▶ TASK STATEMENT
Output the lines below as a JSON list of strings, with one string for each line and no blank lines. Leave the pictures out of the answer.

▶ EXTRACTED RECORDS
● ● ● ● ● ● ●

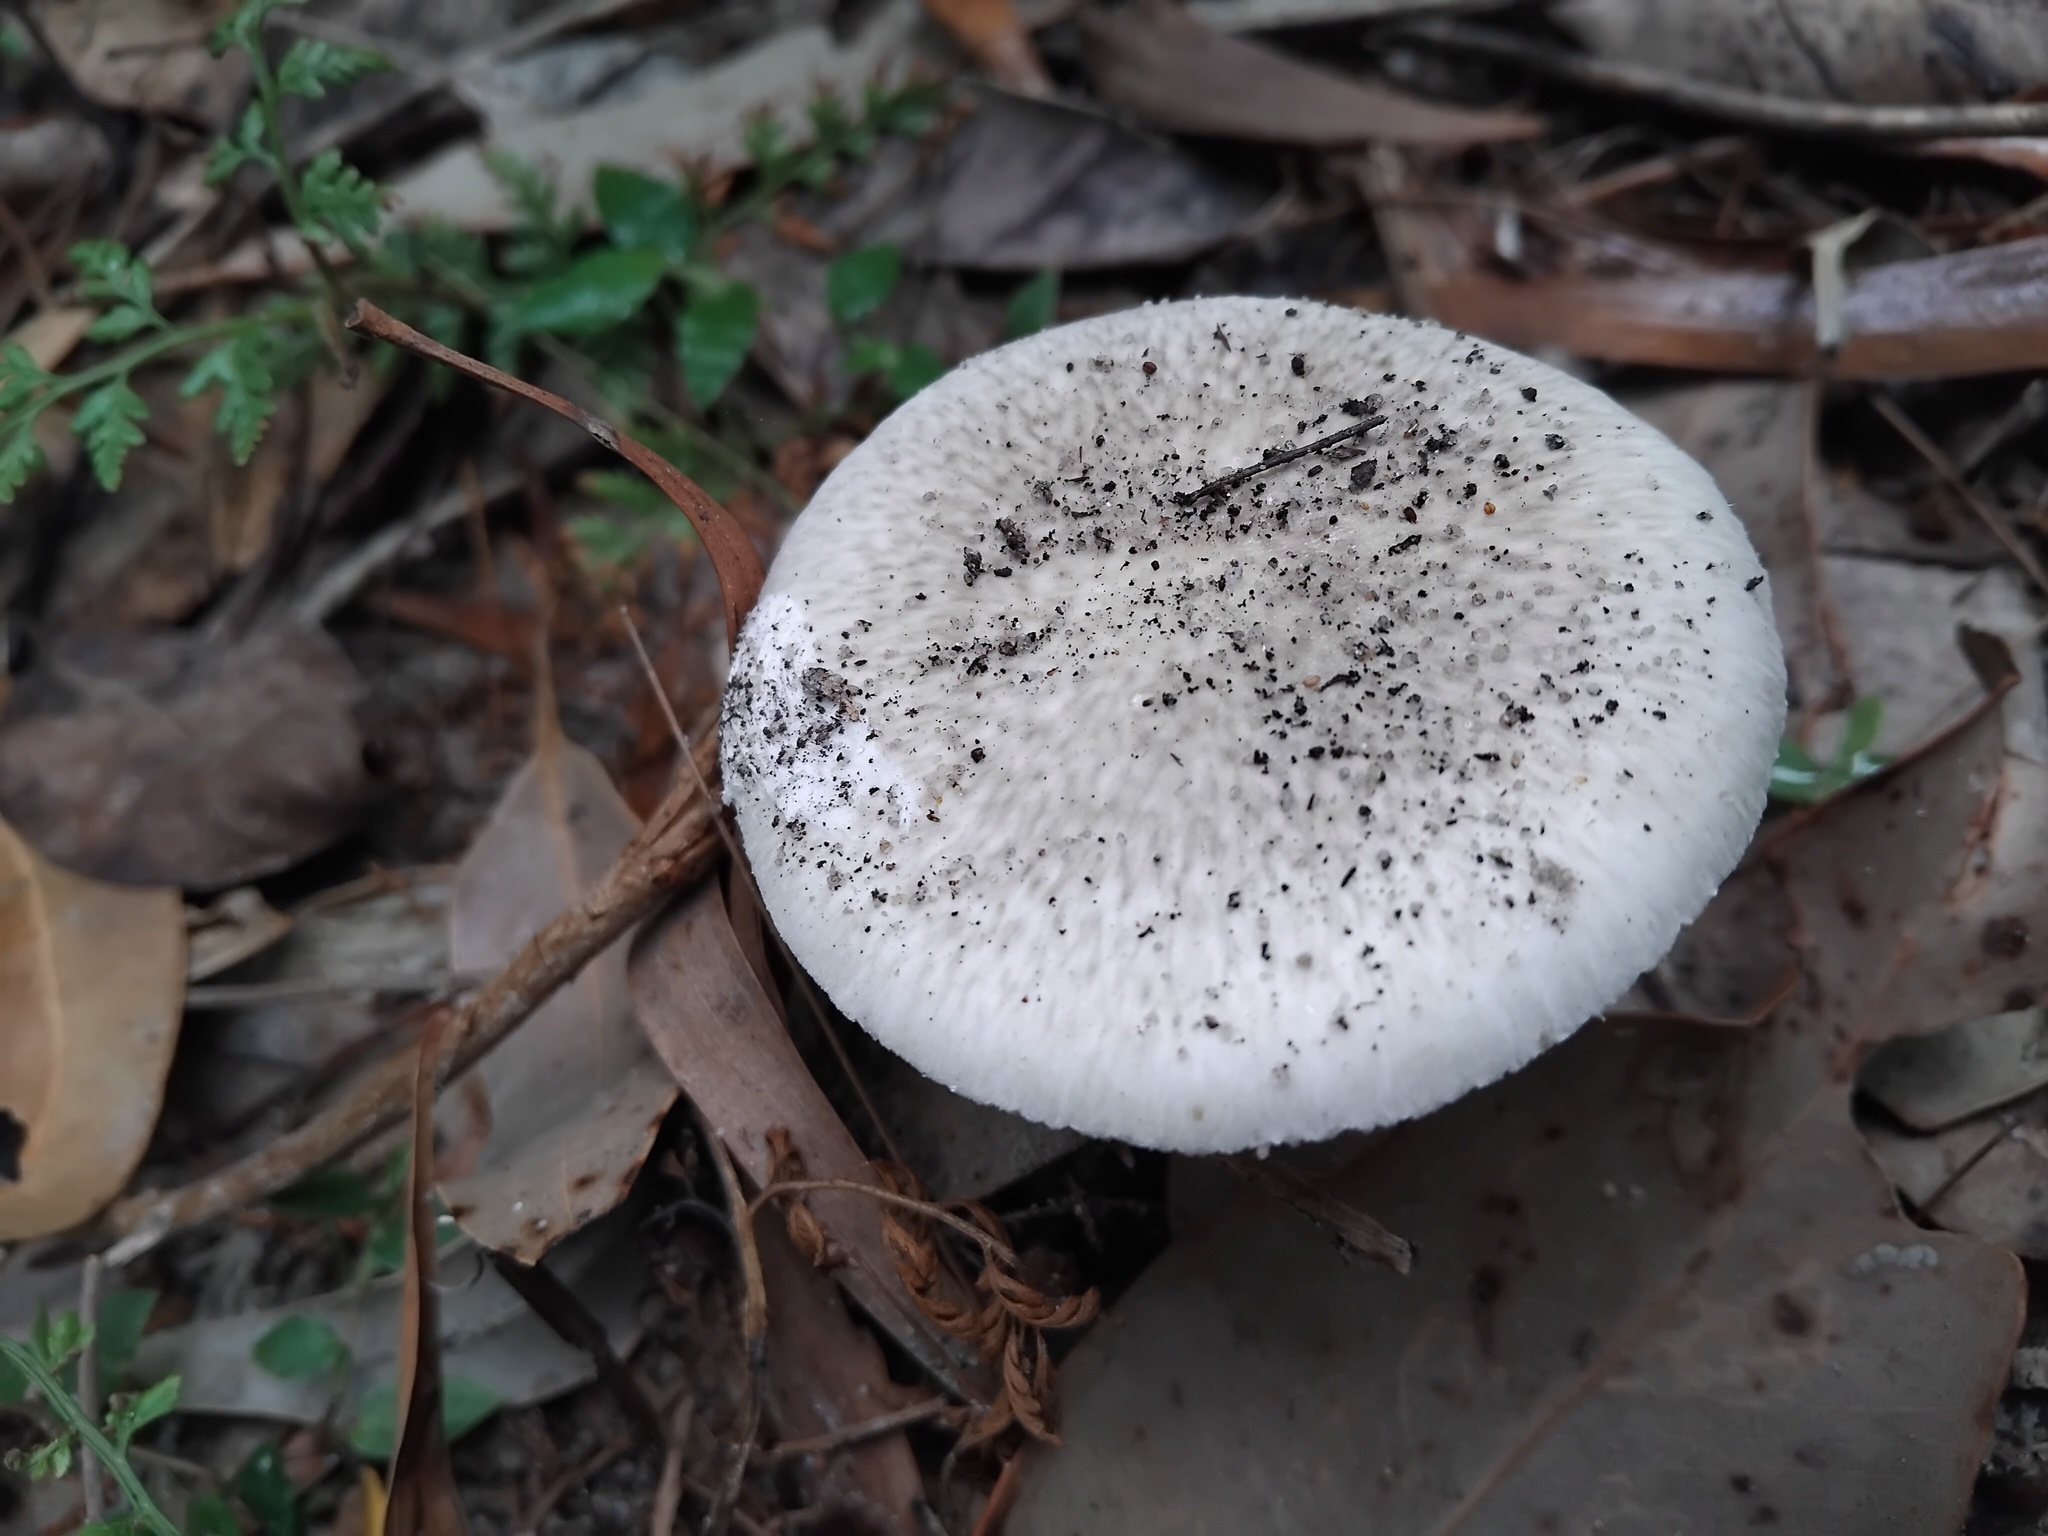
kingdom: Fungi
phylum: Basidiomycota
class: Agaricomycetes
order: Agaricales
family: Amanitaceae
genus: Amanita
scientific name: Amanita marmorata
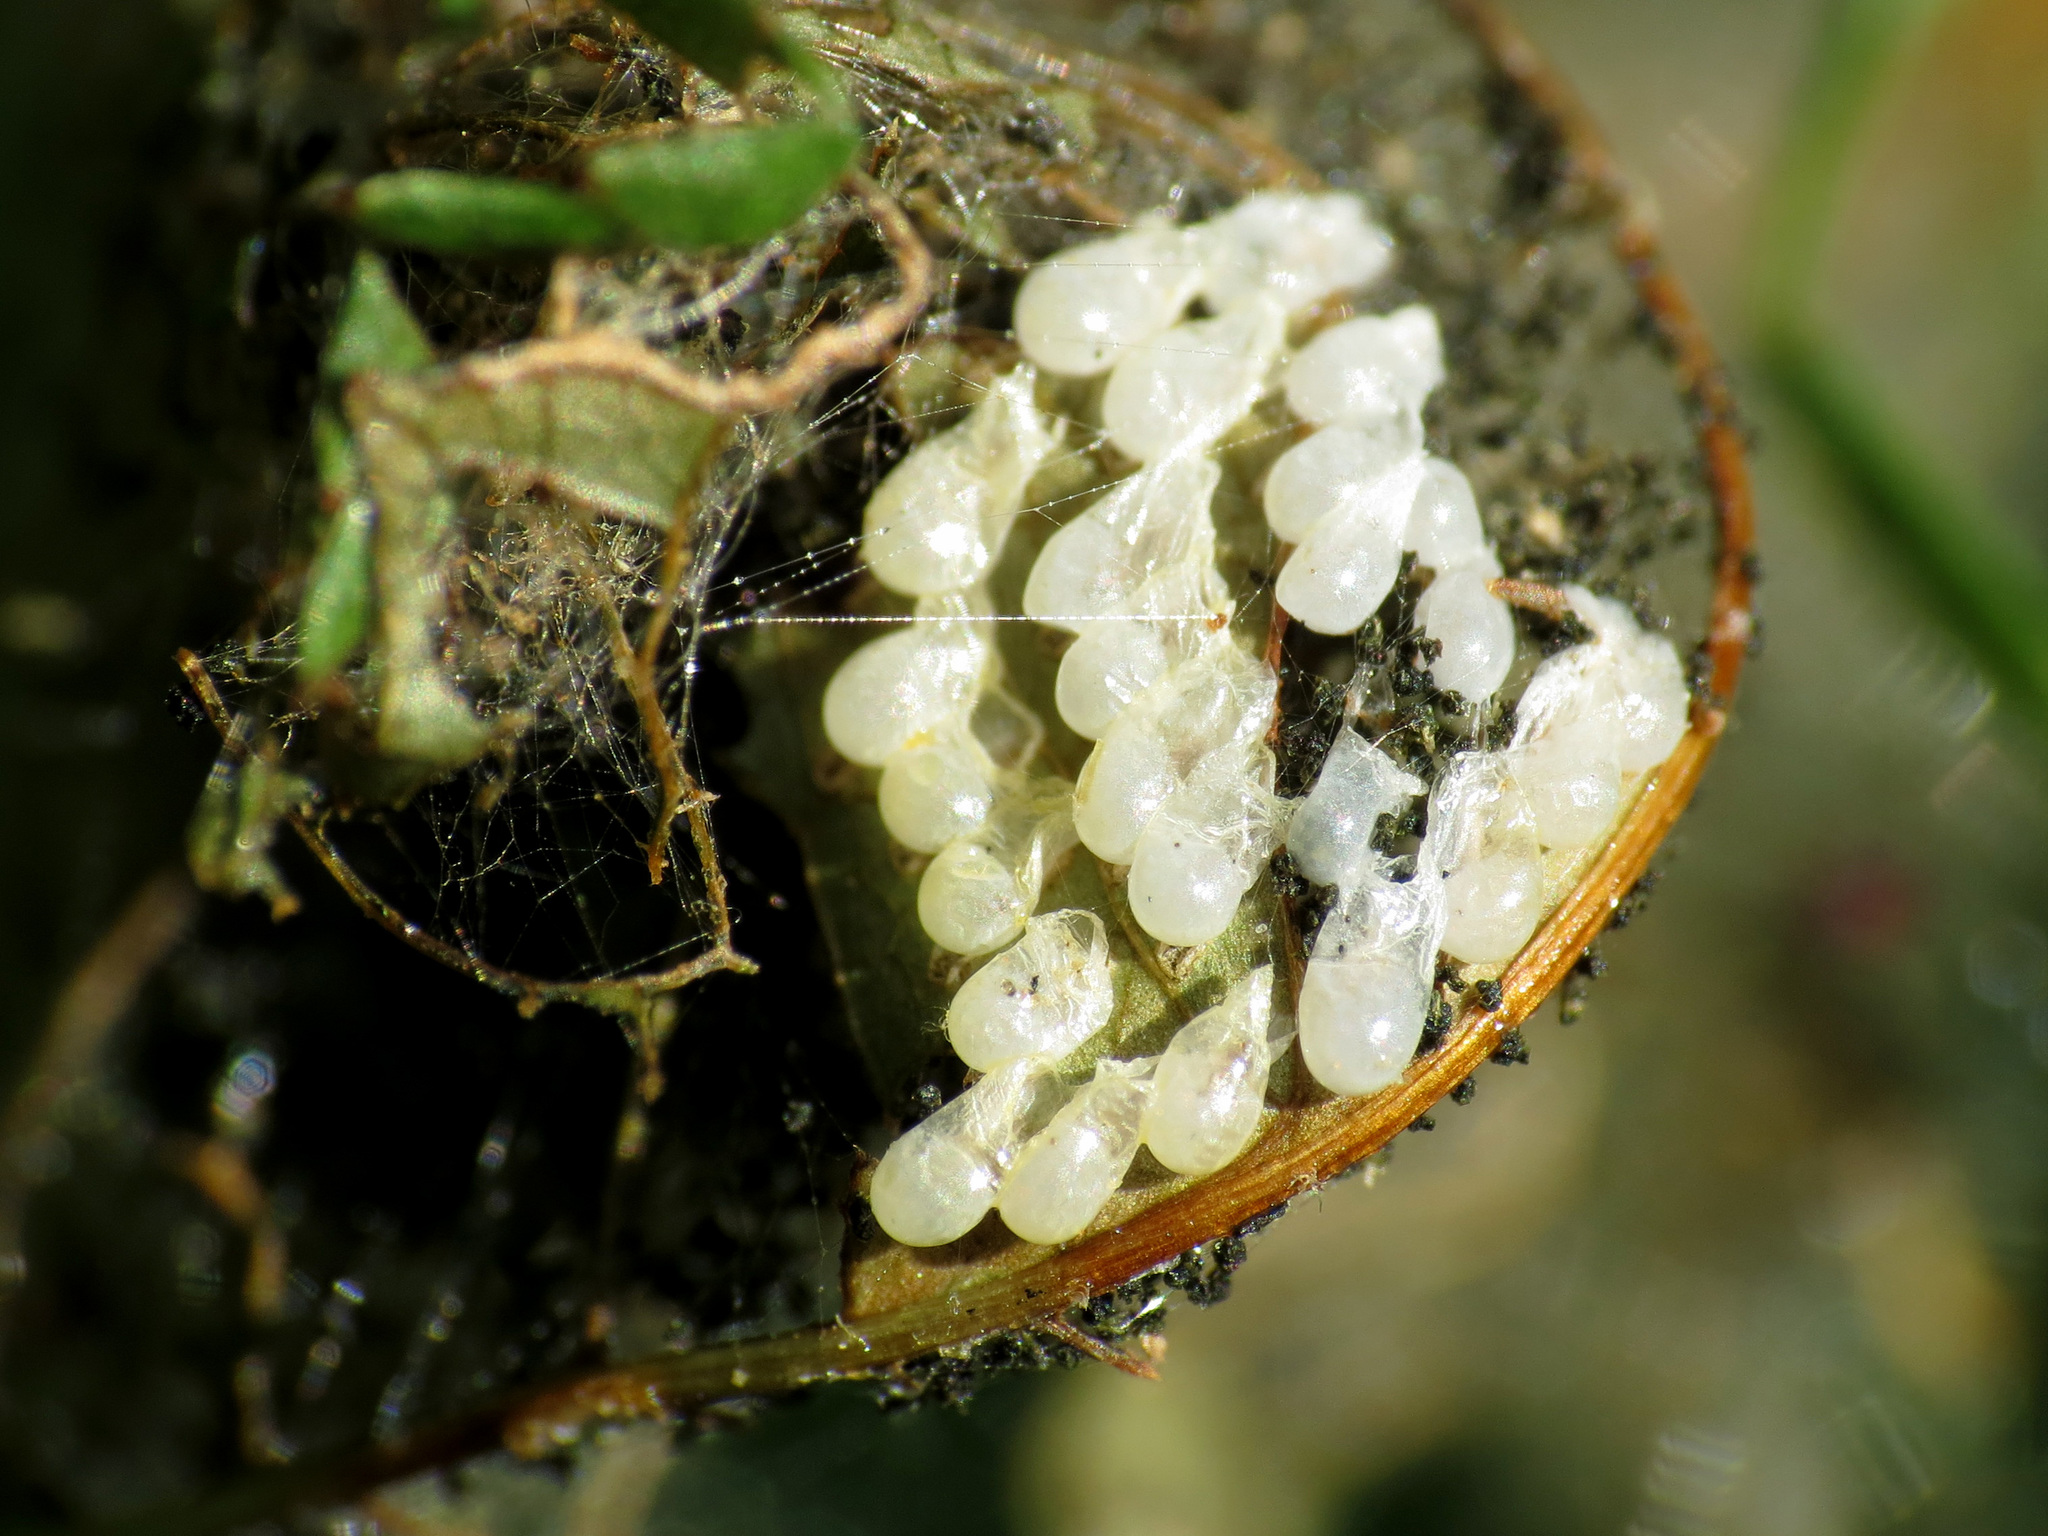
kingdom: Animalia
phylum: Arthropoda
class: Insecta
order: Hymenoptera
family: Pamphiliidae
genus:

● ● ● ● ● ● ●

▶ SOLUTION TO THE PROBLEM
[
  "kingdom: Fungi",
  "phylum: Basidiomycota",
  "class: Agaricomycetes",
  "order: Agaricales",
  "family: Amanitaceae",
  "genus: Amanita",
  "scientific name: Amanita marmorata",
  "kingdom: Animalia",
  "phylum: Arthropoda",
  "class: Insecta",
  "order: Hymenoptera",
  "family: Pamphiliidae",
  "genus:"
]